What is Kubernetes resource monitoring and observability?
Answer
Kubernetes observability requires metrics, logs, and traces: Metrics: Metrics Server — lightweight metrics pipeline. Enables kubectl top and HPA. Only current metrics (no storage). Prometheus — de facto metrics collection for Kubernetes. Pulls metrics from endpoints every 15s. Long-term storage. PromQL for querying. kube-state-metrics — exposes Kubernetes object metrics (replica counts, deployment status) to Prometheus. Node Exporter — host-level metrics (CPU, memory, disk, network). Prometheus Adapter — converts Prometheus metrics to Kubernetes custom metrics API for HPA. kube-prometheus-stack (Helm chart): installs Prometheus + Alertmanager + Grafana + node-exporter + kube-state-metrics. Standard monitoring stack. Grafana dashboards: pre-built dashboards for Kubernetes (Grafana.com IDs: 3119 for cluster overview, 6417 for pod resources). Alertmanager: handles alerts from Prometheus — routes to PagerDuty, Slack, email based on severity, time, labels. Logging: containers write to stdout/stderr → kubelet captures to node filesystem. Collect with: Fluentd or Fluent Bit (DaemonSet) → forwards to Elasticsearch/OpenSearch, CloudWatch, Datadog, Loki.
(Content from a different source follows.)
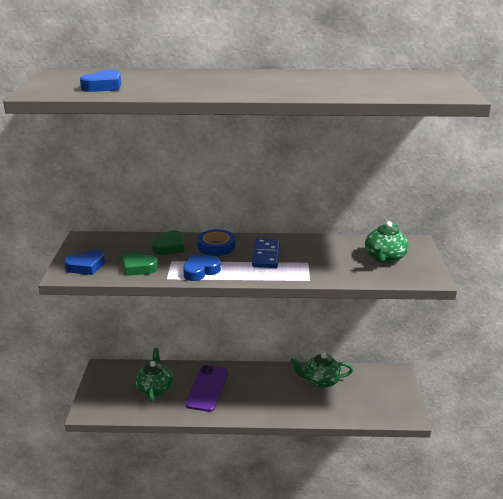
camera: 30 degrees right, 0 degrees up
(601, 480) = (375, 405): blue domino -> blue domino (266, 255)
Loki + Grafana: Loki indexes log labels (not full text), cheap storage — query with LogQL in Grafana. Tracing: Jaeger or Zipkin deployed in cluster. Applications instrumented with OpenTelemetry SDK → send spans to Jaeger. Kubernetes events: kubectl get events --sort-by=.lastTimestamp -n namespace — critical for debugging. Events expire after 1 hour — forward to persistent storage. Resource monitoring commands: kubectl top pods --containers kubectl top nodes kubectl describe node node-1 # Allocated resources, conditions, events.